Sentenciar el actual estado de las cosas en Colo Colo con la palabra “crisis” no es exagerado. Lo está. Y en todos los niveles posibles: futbolístico, institucional, de seguridad e incluso de identificación, porque hoy el club albo, en su centenario, parece no tener un target definido de nuevos seguidores, socios, accionistas o como se les quiera llamar.
Fijado entonces el estado en el que se encuentra hoy el club albo, hay que decir otra cosa: que esté en crisis es parte de su historia, por lo que tampoco parece lógico establecer estados terminales.
Colo Colo se fundó a raíz de una crisis. Y a lo largo de sus 100 años ha enfrentado intervenciones, intentos de apropiación de diversos gobiernos, un proceso de quiebra, un cuasi descenso y, por cierto, decenas de malas rachas que, en su momento, fueron calificadas como signos de un inminente hundimiento institucional.
Pero, así y todo, el equipo de Arellano siempre ha salido a flote.
Y cuando ha resurgido y comenzado a vivir una buena era, poco y nada se acuerdan sus hinchas (los de verdad, no los oportunistas o los que simplemente son delincuentes que van a cometer fechorías a los estadios) de los malos momentos. Y es que las crisis en Colo Colo se viven, se sufren, se lloran incluso, pero también se olvidan, se archivan, se eliminan del recuerdo.
La crisis que está viviendo hoy Colo Colo no dista mucho de otras. No solo está dentro del contexto histórico, sino que incluso, haciendo un rápido cálculo matemático, dentro del habitual ciclo que cada cierto tiempo vive como institución.
Por cierto que todo esto no es excusa para buscar las razones por las cuales justamente ahora, cuando celebra un centenar de años, esté viviendo una de sus habituales crisis.
Y no es difícil encontrarlas: todos los estamentos que conforman el club han querido demostrar ser más que todo el conjunto.
La cruenta, despiadada y francamente ordinaria pelea dentro de Blanco y Negro es un ejemplo. Pero no el único. El Club Social, ese que muchos aún ven como la “reserva moral” de Colo Colo, también es un bastión para anclar intereses personalistas.

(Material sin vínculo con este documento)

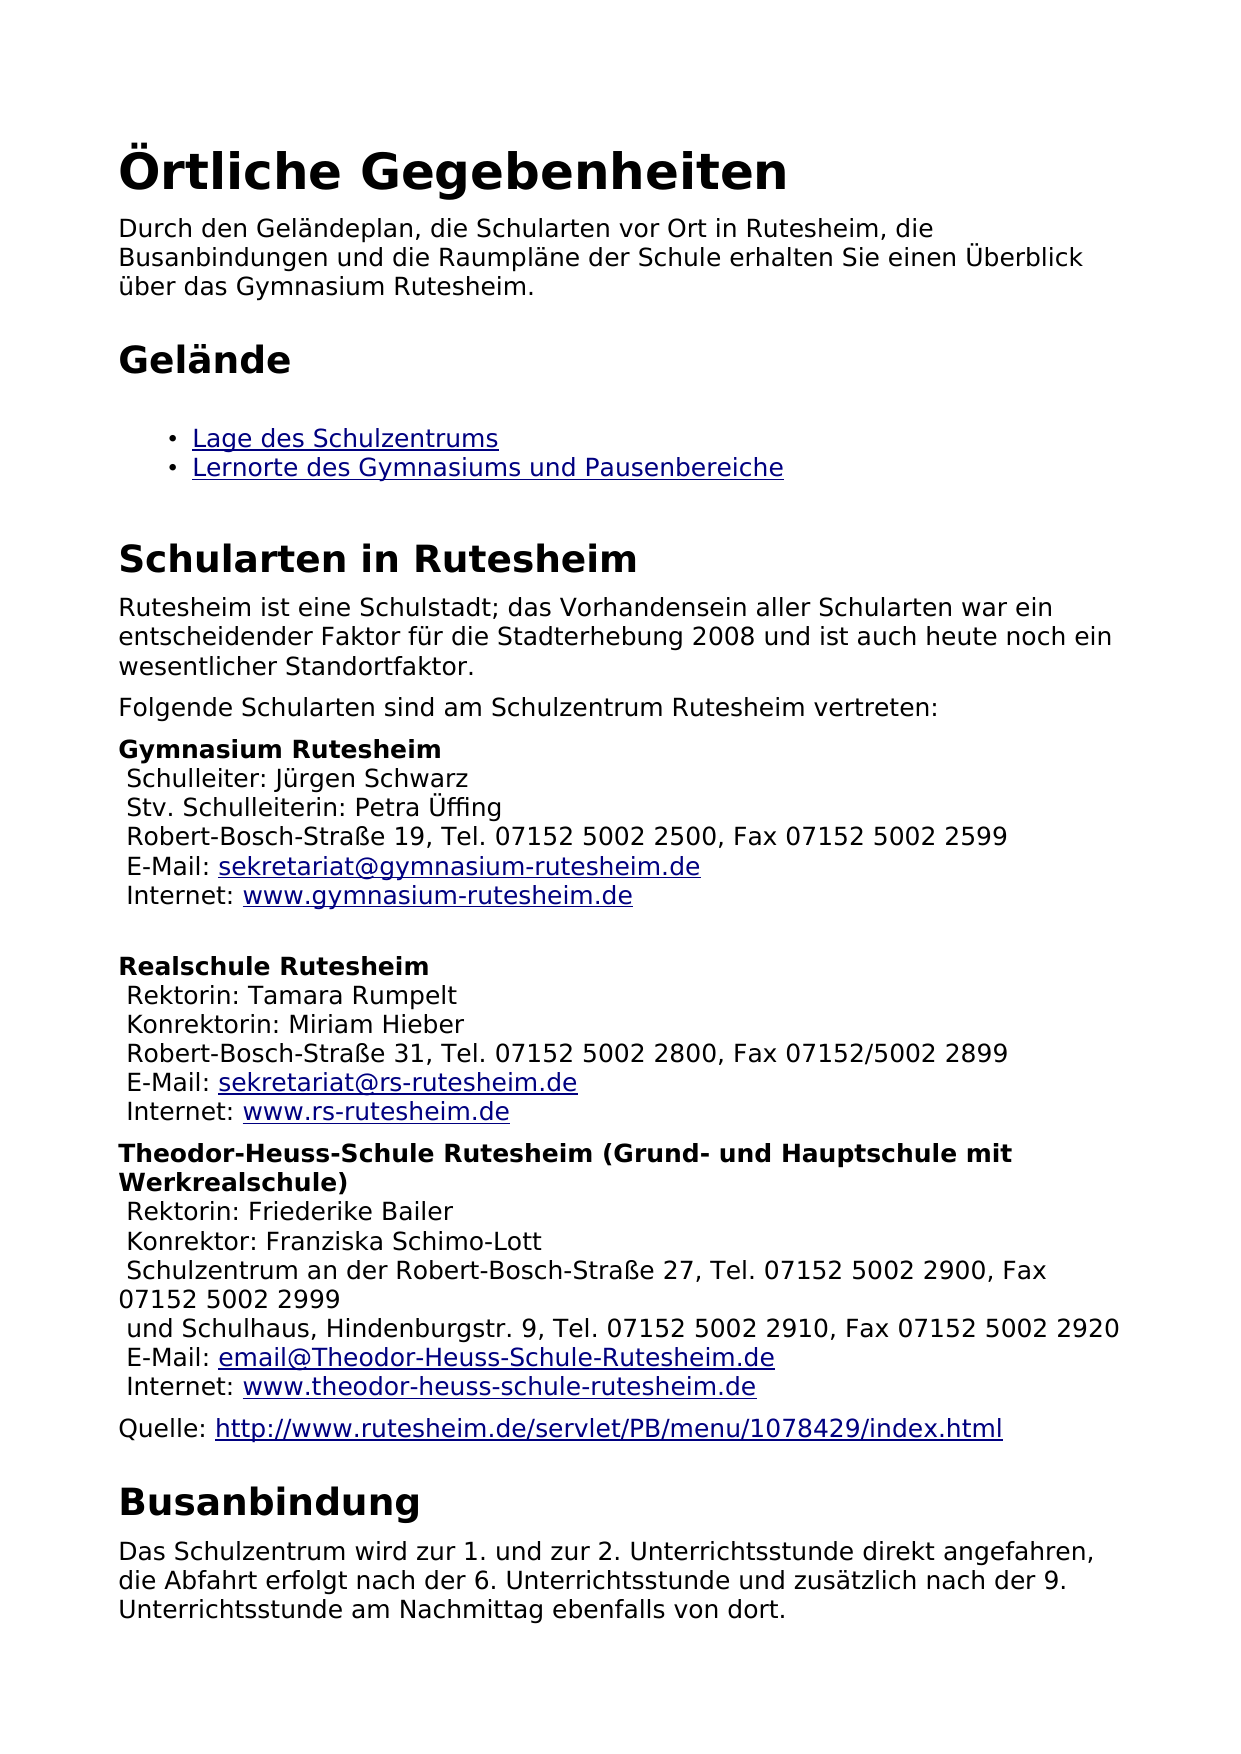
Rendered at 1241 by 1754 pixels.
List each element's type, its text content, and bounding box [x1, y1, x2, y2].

text Quelle: http://www.rutesheim.de/servlet/PB/menu/1078429/index.html [118, 1414, 1122, 1443]
text Gymnasium Rutesheim Schulleiter: Jürgen Schwarz Stv. Schulleiterin: Petra Üffing Robert-Bosch-Straße 19, Tel. 07152 5002 2500, Fax 07152 5002 2599 E-Mail: sekretariat@gymnasium-rutesheim.de Internet: www.gymnasium-rutesheim.de [118, 735, 1122, 939]
subtitle Busanbindung [118, 1481, 1122, 1524]
text Folgende Schularten sind am Schulzentrum Rutesheim vertreten: [118, 693, 1122, 723]
text Realschule Rutesheim Rektorin: Tamara Rumpelt Konrektorin: Miriam Hieber Robert-Bosch-Straße 31, Tel. 07152 5002 2800, Fax 07152/5002 2899 E-Mail: sekretariat@rs-rutesheim.de Internet: www.rs-rutesheim.de [118, 952, 1122, 1127]
text Durch den Geländeplan, die Schularten vor Ort in Rutesheim, die Busanbindungen und die Raumpläne der Schule erhalten Sie einen Überblick über das Gymnasium Rutesheim. [118, 214, 1122, 301]
subtitle Gelände [118, 339, 1122, 382]
list Lage des Schulzentrums [177, 424, 1122, 454]
text Rutesheim ist eine Schulstadt; das Vorhandensein aller Schularten war ein entscheidender Faktor für die Stadterhebung 2008 und ist auch heute noch ein wesentlicher Standortfaktor. [118, 593, 1122, 681]
subtitle Örtliche Gegebenheiten [118, 143, 1122, 201]
text Das Schulzentrum wird zur 1. und zur 2. Unterrichtsstunde direkt angefahren, die Abfahrt erfolgt nach der 6. Unterrichtsstunde und zusätzlich nach der 9. Unterrichtsstunde am Nachmittag ebenfalls von dort. [118, 1537, 1122, 1624]
subtitle Schularten in Rutesheim [118, 537, 1122, 581]
list Lernorte des Gymnasiums und Pausenbereiche [177, 454, 1122, 483]
text Theodor-Heuss-Schule Rutesheim (Grund- und Hauptschule mit Werkrealschule) Rektorin: Friederike Bailer Konrektor: Franziska Schimo-Lott Schulzentrum an der Robert-Bosch-Straße 27, Tel. 07152 5002 2900, Fax 07152 5002 2999 und Schulhaus, Hindenburgstr. 9, Tel. 07152 5002 2910, Fax 07152 5002 2920 E-Mail: email@Theodor-Heuss-Schule-Rutesheim.de Internet: www.theodor-heuss-schule-rutesheim.de [118, 1139, 1122, 1402]
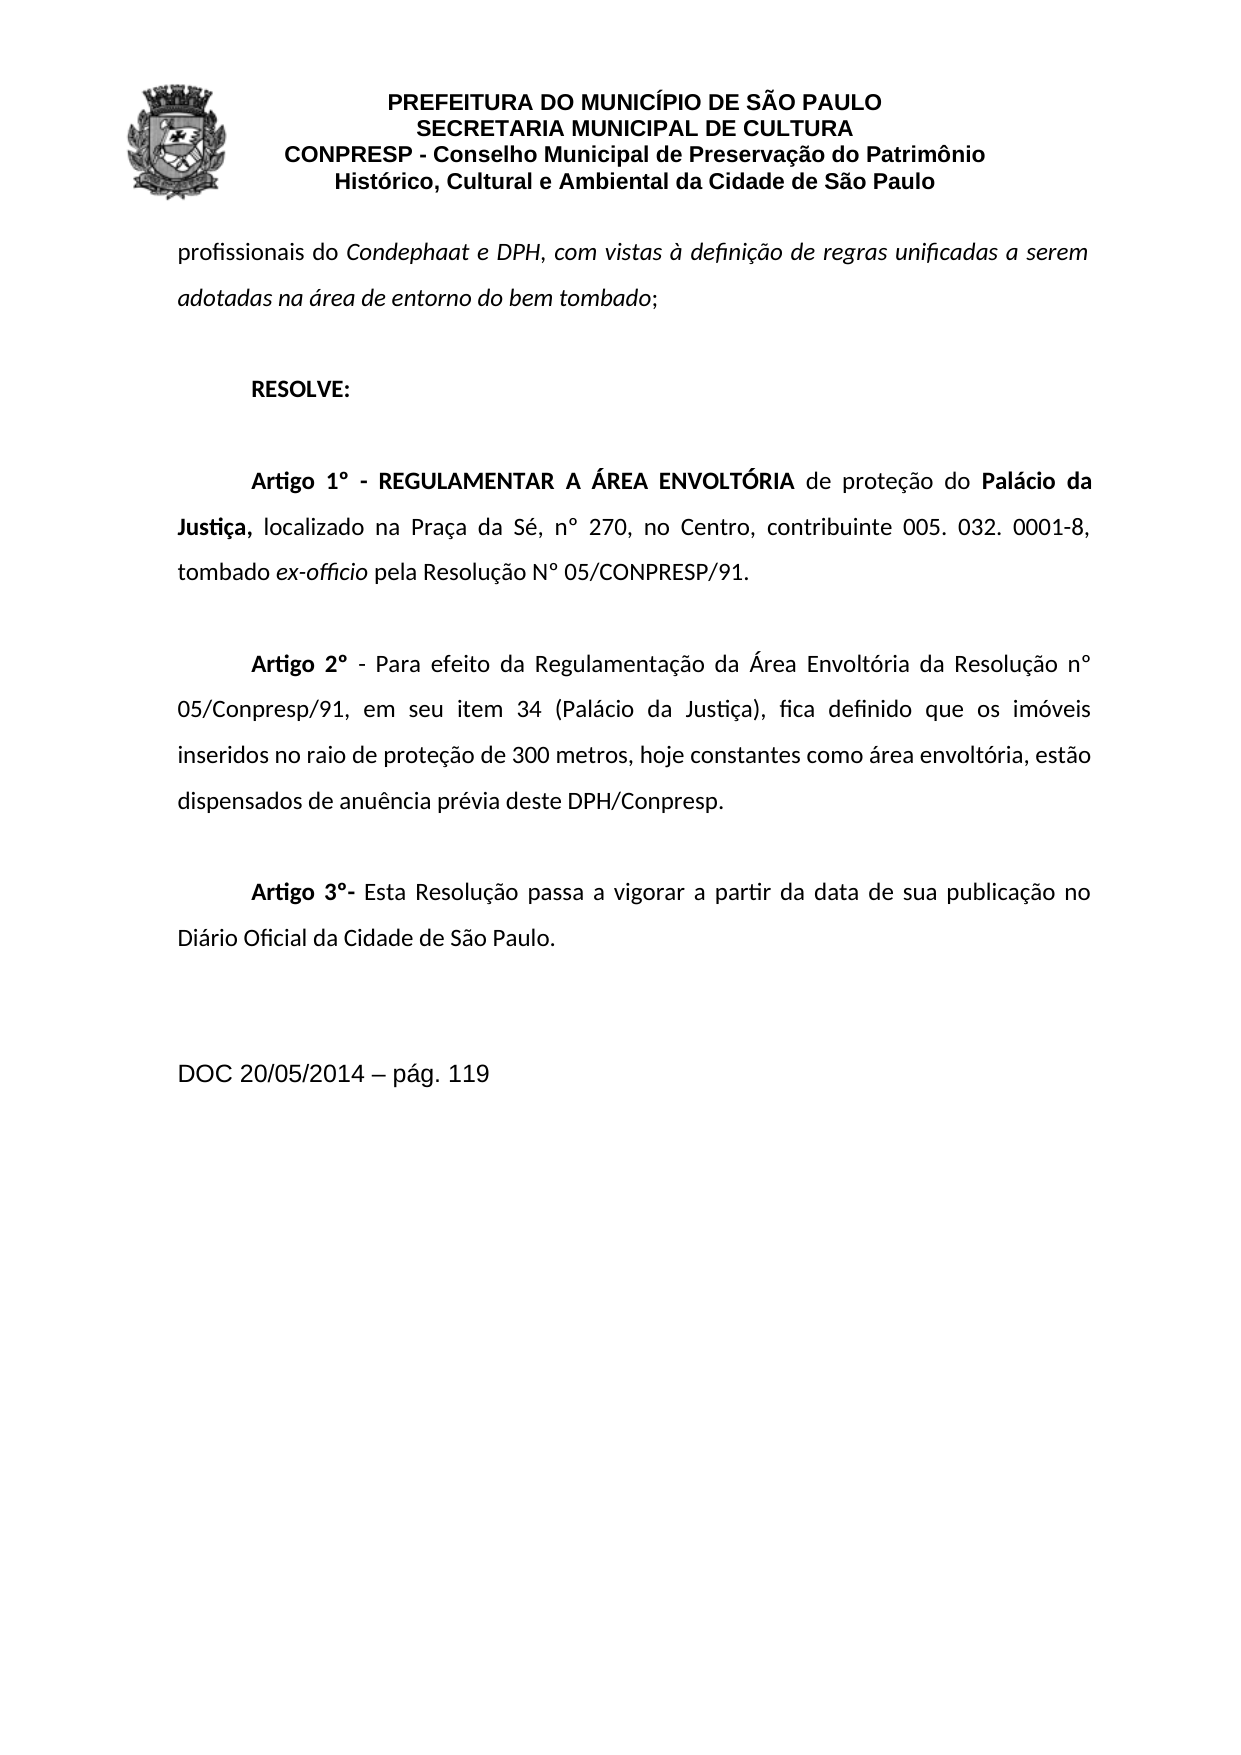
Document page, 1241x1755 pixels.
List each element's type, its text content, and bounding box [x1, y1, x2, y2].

text RESOLVE: [177, 373, 1093, 404]
text DOC 20/05/2014 – pág. 119 [177, 1059, 1093, 1088]
text Artigo 3º- Esta Resolução passa a vigorar a partir da data de sua publicação no Diário Oficial da Cidade de São Paulo. [177, 876, 1093, 953]
text Artigo 2º - Para efeito da Regulamentação da Área Envoltória da Resolução nº 05/Conpresp/91, em seu item 34 (Palácio da Justiça), fica definido que os imóveis inseridos no raio de proteção de 300 metros, hoje constantes como área envoltória, estão dispensados de anuência prévia deste DPH/Conpresp. [177, 648, 1093, 816]
text Artigo 1º - REGULAMENTAR A ÁREA ENVOLTÓRIA de proteção do Palácio da Justiça, localizado na Praça da Sé, nº 270, no Centro, contribuinte 005. 032. 0001-8, tombado ex-officio pela Resolução Nº 05/CONPRESP/91. [177, 465, 1093, 587]
text profissionais do Condephaat e DPH, com vistas à definição de regras unificadas a serem adotadas na área de entorno do bem tombado; [177, 236, 1093, 312]
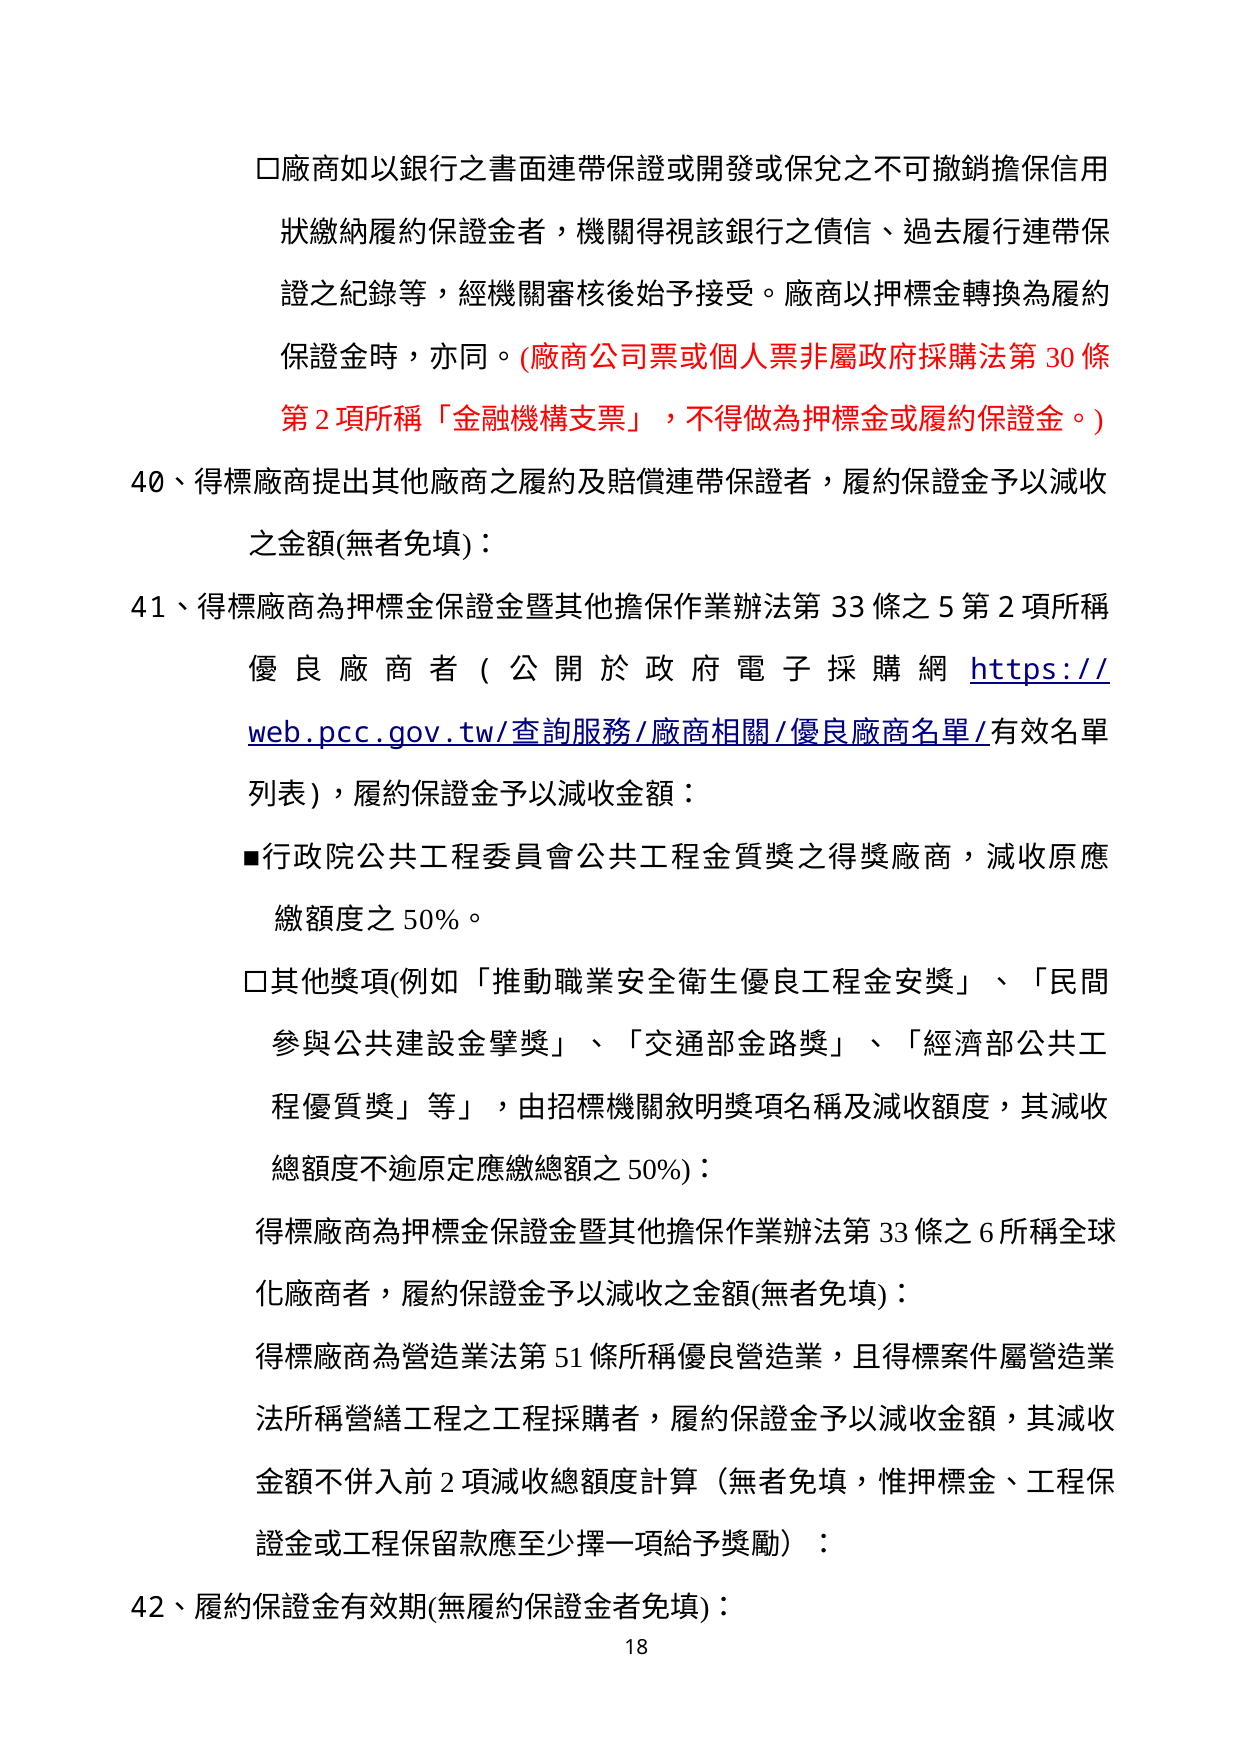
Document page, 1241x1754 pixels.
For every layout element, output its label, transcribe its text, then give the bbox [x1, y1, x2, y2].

text 其他獎項(例如「推動職業安全衛生優良工程金安獎」、「民間參與公共建設金擘獎」、「交通部金路獎」、「經濟部公共工程優質獎」等」，由招標機關敘明獎項名稱及減收額度，其減收總額度不逾原定應繳總額之50%)： [242, 938, 1110, 1188]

¿El equipo? Una hoguera de vanidades por donde se le mire, con jugadores que derechamente se sienten más de lo que son en términos futbolísticos y que, además, creen firmemente en esa tontería absurda de los “códigos” y de que “las cosas se arreglan en el camarín”.
En medio de todo esto, como guinda de la torta, la ausencia de liderazgo técnico ha sido evidente.
Jorge Almirón puede que sea un buen estratega (lo ha demostrado en varios momentos de su carrera, incluso el año pasado en Colo Colo), pero es un pésimo líder.
Cuando se vio sobrepasado por la desidia, el conformismo y la mediocridad de sus jugadores, no salió a poner orden. Se amurró. Hizo pataletas. Como cabro chico mañoso. Y le dio lo mismo.
Si a todo ello se suma que el estadio, sus alrededores, sus galerías, tienen enquistados piños o bandas, el cóctel es perfecto. La crisis está extendida en toda su expresión.
Como ha sucedido otras veces. Como pasa siempre en Colo Colo. Lo que sí, esta vez reconozcan que es parte de su naturaleza.